Retype the records below exactly as they stand, omitting the pictures.

Before-and-after page screenshots:

====

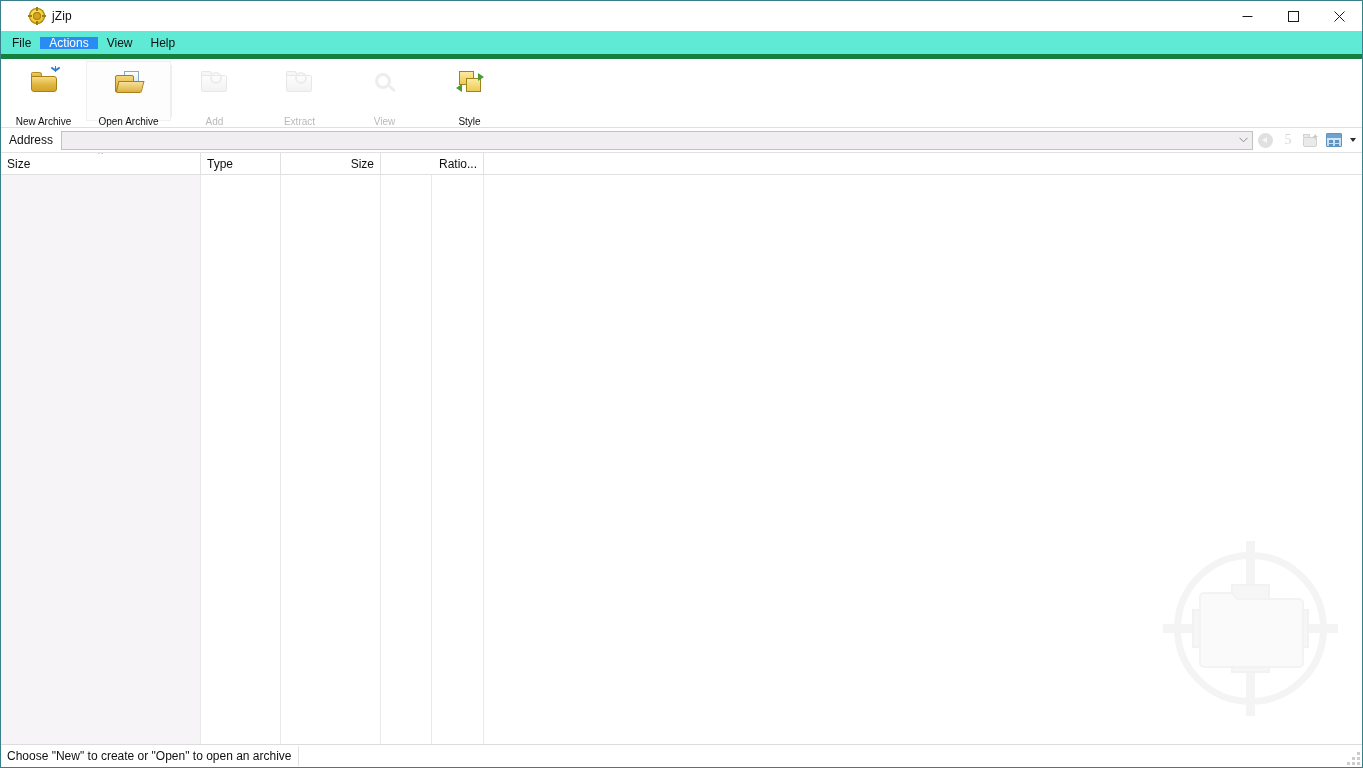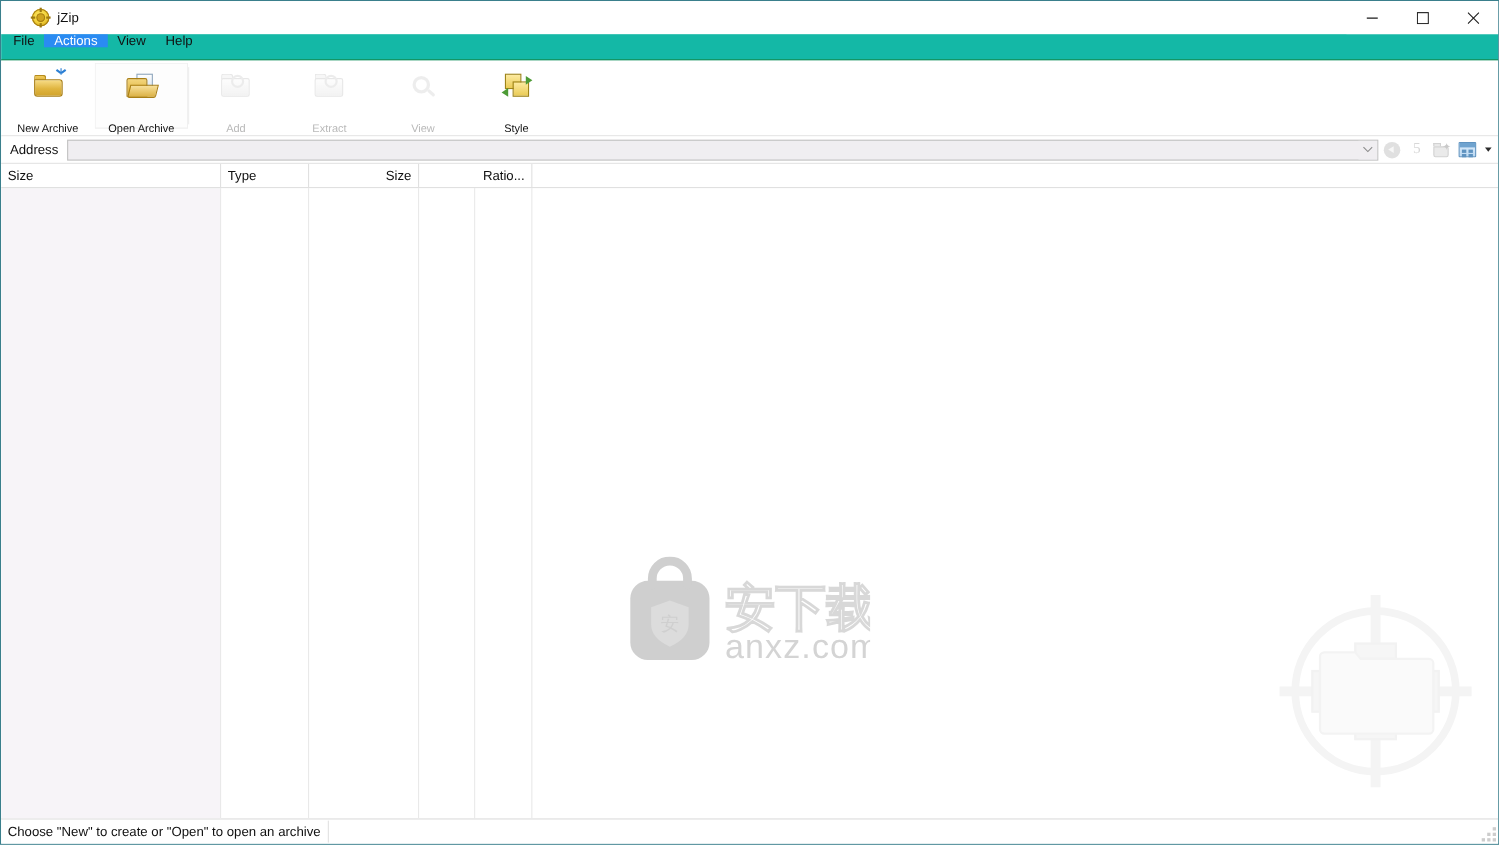--- a/index.html
+++ b/index.html
@@ -103,11 +103,11 @@
   #menubar {
     height: 23px;
     min-height: 23px;
-    background: #14b8a6;
-    display: flex;
-    align-items: flex-start;
+    background: #5eead4;
+    display: flex;
+    align-items: center;
     padding-left: 2px;
-    border-bottom: 1px solid #15803d;
+    border-bottom: 5px solid #15803d;
   }
   .menu-item {
     display: flex;

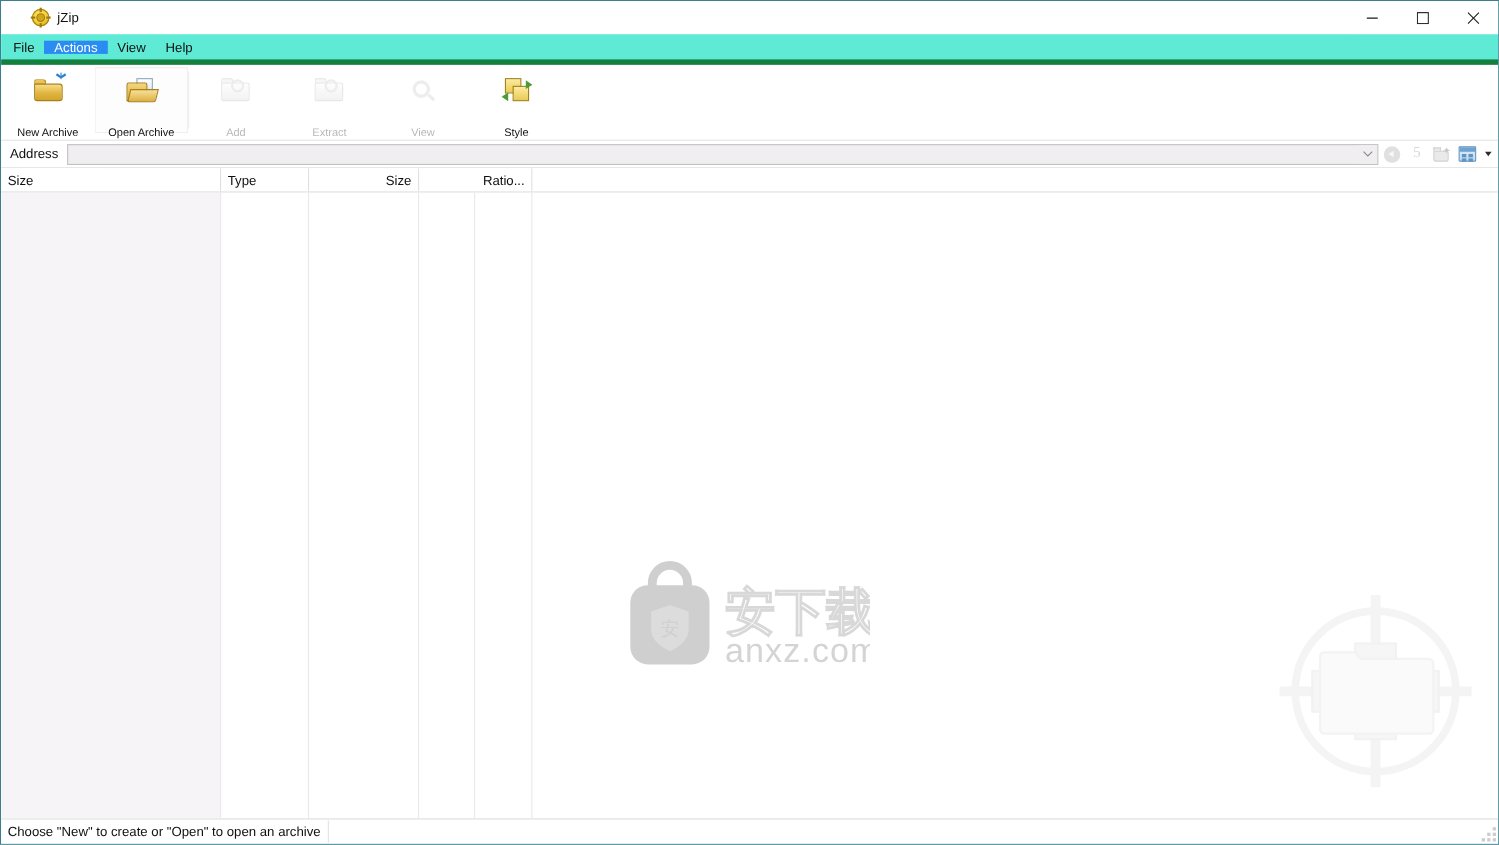--- a/index.html
+++ b/index.html
@@ -756,21 +756,6 @@
         <div class="band plain" style="width:52px;border-right:1px solid #e9e9e9;"></div>
       </div>
 
-      <div id="wm-center">
-        <svg width="220" height="100" viewBox="0 0 220 100">
-
-          <rect x="2" y="22" width="72" height="72" rx="16" fill="#cfcfcf"></rect>
-
-          <path d="M22 26 v-6 a16 16 0 0 1 32 0 v6" fill="none" stroke="#cfcfcf" stroke-width="8" stroke-linecap="round"></path>
-
-          <path d="M38 40 L55 46 L55 62 Q55 74 38 82 Q21 74 21 62 L21 46 Z" fill="#dcdcdc"></path>
-          <text x="38" y="67" font-family="'DejaVu Sans', sans-serif" font-size="17" fill="#cfcfcf" text-anchor="middle">安</text>
-
-          <text x="88" y="62" font-family="'DejaVu Sans', sans-serif" font-size="46" fill="none" stroke="#d8d8d8" stroke-width="2.5">安下载</text>
-
-          <text x="88" y="92" font-family="'Liberation Sans', sans-serif" font-size="31" fill="#d4d4d4" letter-spacing="1">anxz.com</text>
-        </svg>
-      </div>
 
       <div id="wm-corner">
         <svg width="175" height="175" viewBox="0 0 175 175">

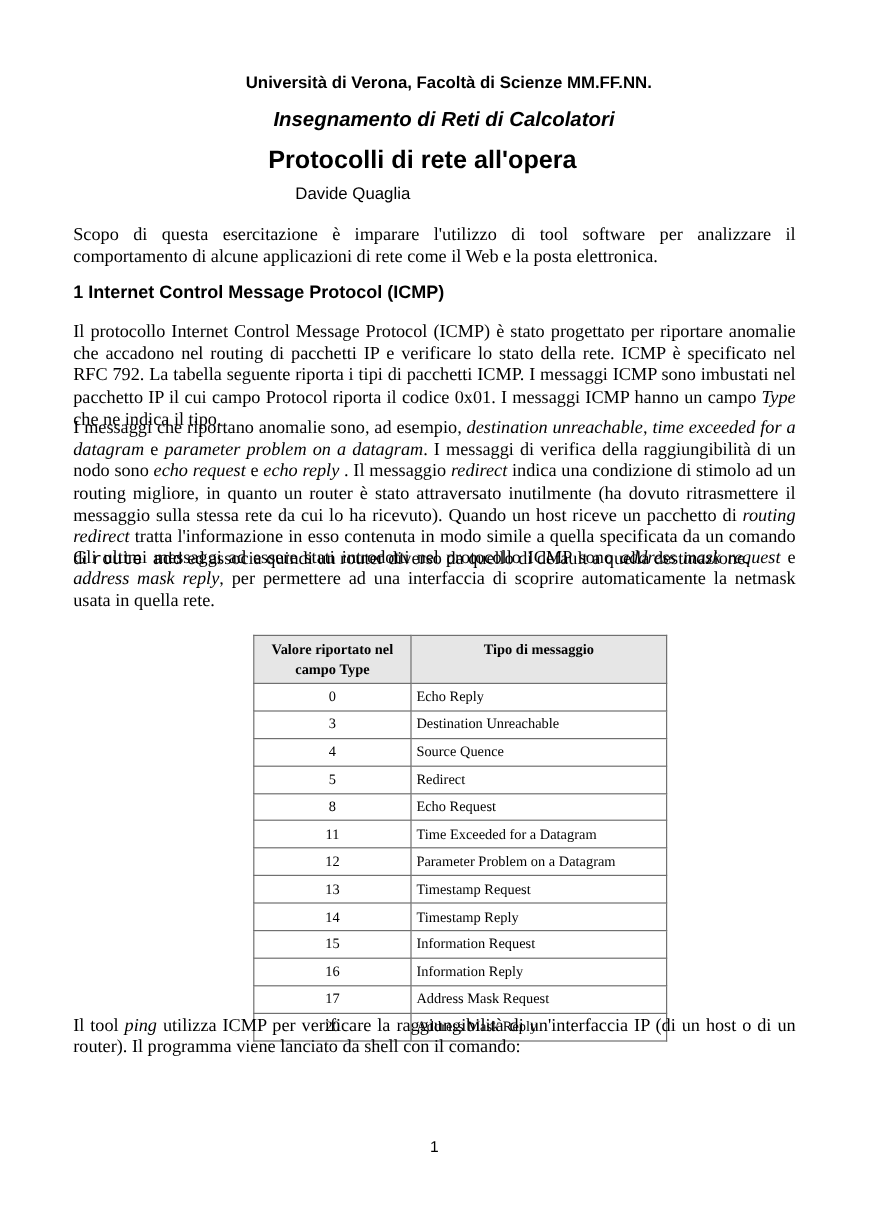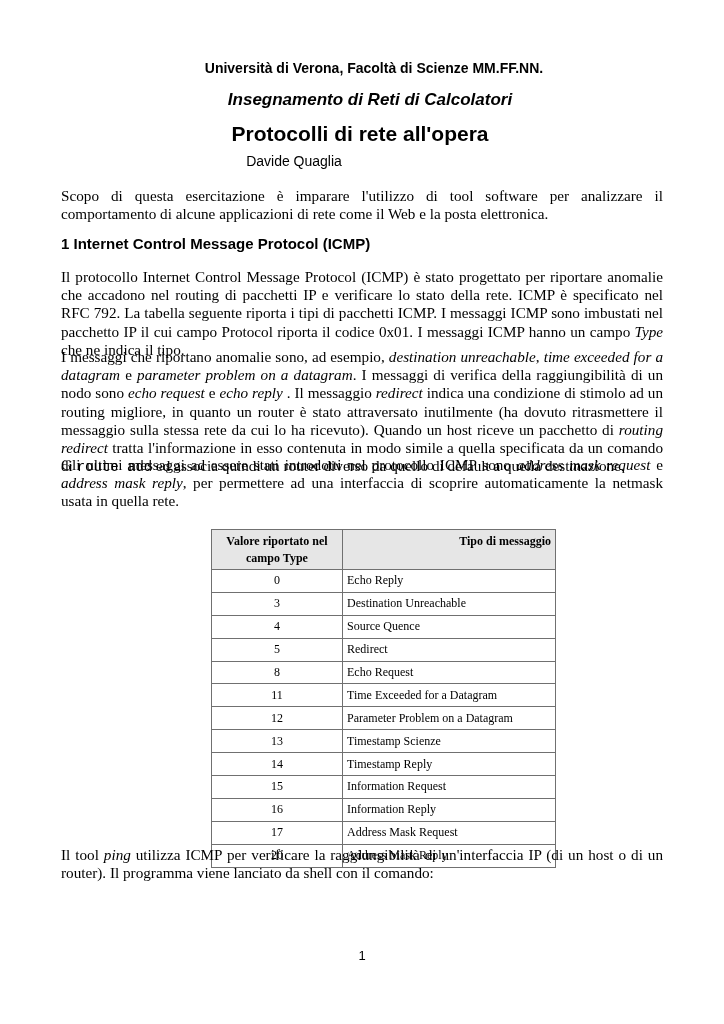--- a/index.html
+++ b/index.html
@@ -10,7 +10,7 @@
   .center { text-align:center; }
   #univ { position:absolute; left:0; width:724px; top:60px; font-size:14px; font-weight:bold;margin-left:12px; }
   #course { position:absolute; left:8px; width:724px; top:90px; font-size:17px; font-style:italic; font-weight:bold; }
-  #title { position:absolute; left:8px; width:704px; top:122px; font-size:21px; font-weight:bold; }
+  #title { position:absolute; left:0; width:704px; top:122px; font-size:21px; font-weight:bold; }
   #author { position:absolute; left:0; width:588px; top:153px; font-size:14px; }
   .para { position:absolute; left:61px; width:602px; font-size:15.2px; line-height:18.2px; text-align:justify; }
   .para i { font-style:italic; }

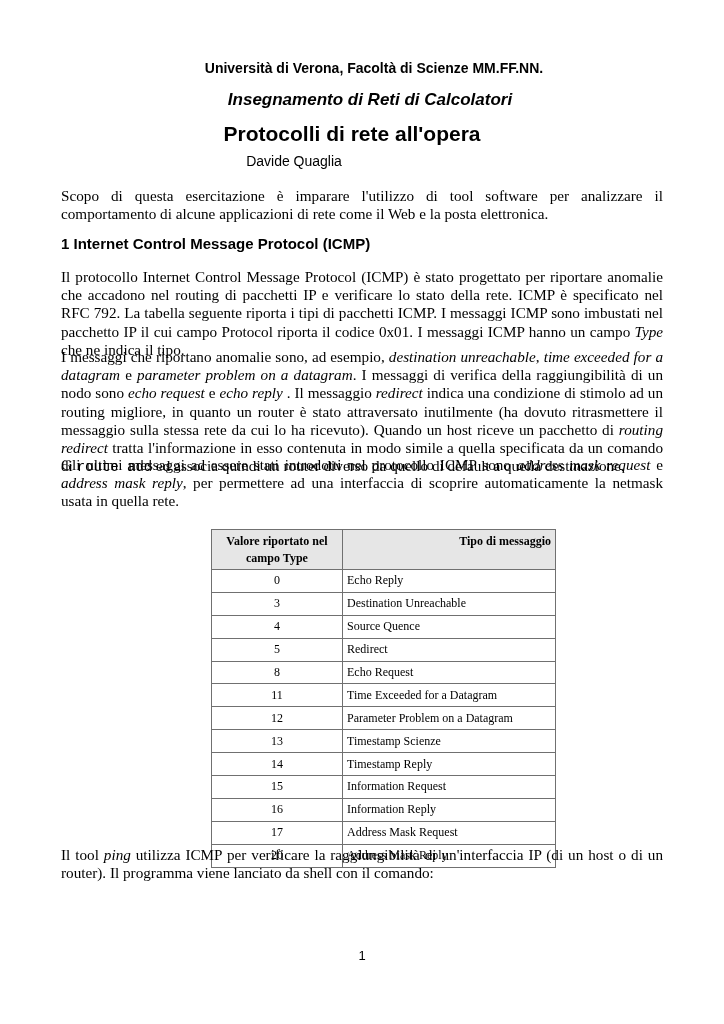--- a/index.html
+++ b/index.html
@@ -24,7 +24,7 @@
   td, th { border:1px solid #707070; padding:0 4px; height:21.9px; }
   th { background:#e6e6e6; font-weight:bold; vertical-align:top; line-height:17px; padding-top:3px; padding-bottom:2px; }
   th.c1 { width:122px; text-align:center; }
-  th.c2 { width:204px; text-align:right; }
+  th.c2 { width:204px; text-align:center; }
   td.c1 { text-align:center; }
   td.c2 { text-align:left; }
   #p-ping { top:846px; }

====

▸ **REPLY TO THE TASK**
--- a/index.html
+++ b/index.html
@@ -103,11 +103,11 @@
   #menubar {
     height: 23px;
     min-height: 23px;
-    background: #14b8a6;
-    display: flex;
-    align-items: flex-start;
+    background: #5eead4;
+    display: flex;
+    align-items: center;
     padding-left: 2px;
-    border-bottom: 1px solid #15803d;
+    border-bottom: 5px solid #15803d;
   }
   .menu-item {
     display: flex;

--- a/index.html
+++ b/index.html
@@ -756,21 +756,6 @@
         <div class="band plain" style="width:52px;border-right:1px solid #e9e9e9;"></div>
       </div>
 
-      <div id="wm-center">
-        <svg width="220" height="100" viewBox="0 0 220 100">
-
-          <rect x="2" y="22" width="72" height="72" rx="16" fill="#cfcfcf"></rect>
-
-          <path d="M22 26 v-6 a16 16 0 0 1 32 0 v6" fill="none" stroke="#cfcfcf" stroke-width="8" stroke-linecap="round"></path>
-
-          <path d="M38 40 L55 46 L55 62 Q55 74 38 82 Q21 74 21 62 L21 46 Z" fill="#dcdcdc"></path>
-          <text x="38" y="67" font-family="'DejaVu Sans', sans-serif" font-size="17" fill="#cfcfcf" text-anchor="middle">安</text>
-
-          <text x="88" y="62" font-family="'DejaVu Sans', sans-serif" font-size="46" fill="none" stroke="#d8d8d8" stroke-width="2.5">安下载</text>
-
-          <text x="88" y="92" font-family="'Liberation Sans', sans-serif" font-size="31" fill="#d4d4d4" letter-spacing="1">anxz.com</text>
-        </svg>
-      </div>
 
       <div id="wm-corner">
         <svg width="175" height="175" viewBox="0 0 175 175">

--- a/index.html
+++ b/index.html
@@ -10,7 +10,7 @@
   .center { text-align:center; }
   #univ { position:absolute; left:0; width:724px; top:60px; font-size:14px; font-weight:bold;margin-left:12px; }
   #course { position:absolute; left:8px; width:724px; top:90px; font-size:17px; font-style:italic; font-weight:bold; }
-  #title { position:absolute; left:8px; width:704px; top:122px; font-size:21px; font-weight:bold; }
+  #title { position:absolute; left:0; width:704px; top:122px; font-size:21px; font-weight:bold; }
   #author { position:absolute; left:0; width:588px; top:153px; font-size:14px; }
   .para { position:absolute; left:61px; width:602px; font-size:15.2px; line-height:18.2px; text-align:justify; }
   .para i { font-style:italic; }

--- a/index.html
+++ b/index.html
@@ -24,7 +24,7 @@
   td, th { border:1px solid #707070; padding:0 4px; height:21.9px; }
   th { background:#e6e6e6; font-weight:bold; vertical-align:top; line-height:17px; padding-top:3px; padding-bottom:2px; }
   th.c1 { width:122px; text-align:center; }
-  th.c2 { width:204px; text-align:right; }
+  th.c2 { width:204px; text-align:center; }
   td.c1 { text-align:center; }
   td.c2 { text-align:left; }
   #p-ping { top:846px; }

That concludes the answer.